Pasal 4 UU SPPA menyatakan bahwa anak yang sedang menjalani masa


pidana berhak atas:
a. Remisi atau pengurangan masa pidana;
b. Asimilasi;
c. Cuti mengunjungi keluarga;
d. Pembebasan bersyarat;
e. Cuti menjelang bebas;
f. Cuti bersyarat;
g. Hak-hak lain sesuai dengan peraturan perundang-undangan.

4. Penahanan
Pasal 32 ayat (2) UU SPPA menyatakan bahwa penahanan terhadap anak
hanya dapat dilakukan dengan syarat anak telah berumur 14 (empat belas) tahun,
atau diduga melakukan tindak pidana dengan ancaman pidana penjara tujuh tahun
atau lebih.

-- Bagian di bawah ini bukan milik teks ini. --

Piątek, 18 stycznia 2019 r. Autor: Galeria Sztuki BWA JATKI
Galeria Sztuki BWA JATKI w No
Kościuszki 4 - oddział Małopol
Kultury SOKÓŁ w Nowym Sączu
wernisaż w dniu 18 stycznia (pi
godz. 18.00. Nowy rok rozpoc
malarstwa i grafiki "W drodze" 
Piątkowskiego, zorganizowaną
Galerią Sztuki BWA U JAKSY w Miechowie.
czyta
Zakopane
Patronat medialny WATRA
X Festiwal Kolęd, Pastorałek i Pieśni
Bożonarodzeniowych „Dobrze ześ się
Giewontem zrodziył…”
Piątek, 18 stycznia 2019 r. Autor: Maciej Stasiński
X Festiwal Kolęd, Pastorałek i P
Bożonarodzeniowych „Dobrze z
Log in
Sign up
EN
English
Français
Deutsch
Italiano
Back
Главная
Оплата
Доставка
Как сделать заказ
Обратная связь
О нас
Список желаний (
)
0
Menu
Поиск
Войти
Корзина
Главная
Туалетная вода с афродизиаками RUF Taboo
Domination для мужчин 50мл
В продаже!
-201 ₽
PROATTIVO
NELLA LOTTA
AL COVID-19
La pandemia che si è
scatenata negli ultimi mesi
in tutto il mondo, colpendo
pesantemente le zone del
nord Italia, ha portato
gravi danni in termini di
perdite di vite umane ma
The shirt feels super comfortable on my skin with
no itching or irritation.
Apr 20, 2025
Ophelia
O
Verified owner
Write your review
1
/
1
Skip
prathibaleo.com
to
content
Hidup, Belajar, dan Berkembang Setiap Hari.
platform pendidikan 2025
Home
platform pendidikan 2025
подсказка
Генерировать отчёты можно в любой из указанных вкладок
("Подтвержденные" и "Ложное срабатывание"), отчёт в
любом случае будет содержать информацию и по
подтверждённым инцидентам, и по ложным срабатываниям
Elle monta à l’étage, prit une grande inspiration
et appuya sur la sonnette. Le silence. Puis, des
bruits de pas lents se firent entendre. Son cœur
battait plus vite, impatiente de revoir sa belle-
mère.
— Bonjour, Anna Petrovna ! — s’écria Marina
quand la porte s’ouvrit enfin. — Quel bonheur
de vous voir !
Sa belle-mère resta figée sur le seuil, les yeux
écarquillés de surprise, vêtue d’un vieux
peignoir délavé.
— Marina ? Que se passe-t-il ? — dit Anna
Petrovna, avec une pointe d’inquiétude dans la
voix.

Jika masa penahanan sebagaimana yang disebutkan di atas telah
berakhir, anak wajib dikeluarkan dari tahanan demi hukum.

5. Pemeriksaan Terhadap Anak Sebagai Saksi atau Anak Korban


UU SPPA ini memberikan kemudahan bagi anak saksi atau anak korban
dalam memberikan keterangan di pengadilan. Saksi/korban yang tidak dapat hadir
untuk memberikan keterangan di depan sidang pengadilan dengan alasan apapun
dapat memberikan keterangan di luar sidang pengadilan melalui perekaman
elektronik yang dilakukan oleh Pembimbing Kemasyarakatan setempat, dengan
dihadiri oleh Penyidik atau Penuntut Umum, dan Advokat atau pemberi bantuan
hukum lainnya yang terlibat dalam perkara tersebut. Anak saksi/korban juga
diperbolehkan memberikan keterangan melalui pemeriksaan jarak jauh dengan
menggunakan alat komunikasi audiovisual. Pada saat memberikan keterangan
dengan cara ini, anak harus didampingi oleh orang tua/Wali, Pembimbing
Kemasyarakatan atau pendamping lainnya [lihat Pasal 58 ayat (3) UU SPPA].

6. Hak Mendapatkan Bantuan Hukum


UU SPPA memperbolehkan anak yang terlibat dalam tindak pidana untuk
mendapatkan bantuan hukum tanpa mempermasalahkan jenis tindak pidana telah
dilakukan.
Anak berhak mendapatkan bantuan hukum di setiap tahapan pemeriksaan,
baik dalam tahap penyelidikan, penyidikan, penuntutan, maupun tahap pemeriksaan
di pengadilan (Pasal 23 UU SPPA). Anak Saksi/Anak Korban wajib didampingi
oleh orang tua/Wali, orang yang dipercaya oleh anak, atau pekerja sosial dalam
setiap tahapan pemeriksaan. Akan tetapi, jika orang tua dari anak tersebut adalah
pelaku tindak pidana, maka orang tua/Walinya tidak wajib mendampingi (Pasal 23
Ayat (3) UU SPPA).

7. Lembaga Pemasyarakatan
Dalam Pasal 86 ayat (1) UU SPPA, anak yang belum selesai menjalani
pidana di Lembaga Pembinaan Khusus Anak (LPKA) dan telah mencapai umur
18 (delapan belas) tahun dipindahkan ke lembaga pemasyarakatan pemuda.
Pengaturan tersebut tidak ada dalam Pasal 61 UU Pengadilan Anak.
Walaupun demikian, baik UU SPPA dan UU Pengadilan Anak sama-sama
mengatur bahwa penempatan anak di Lembaga Pemasyarakatan dilakukan dengan
menyediakan blok tertentu bagi mereka yang telah mencapai umur 18 (delapan
belas) tahun sampai 21 (dua puluh satu) tahun (Penjelasan Pasal 86 ayat (2) UU
SPPA dan Penjelasan Pasal 61 ayat (2) UU Pengadilan Anak).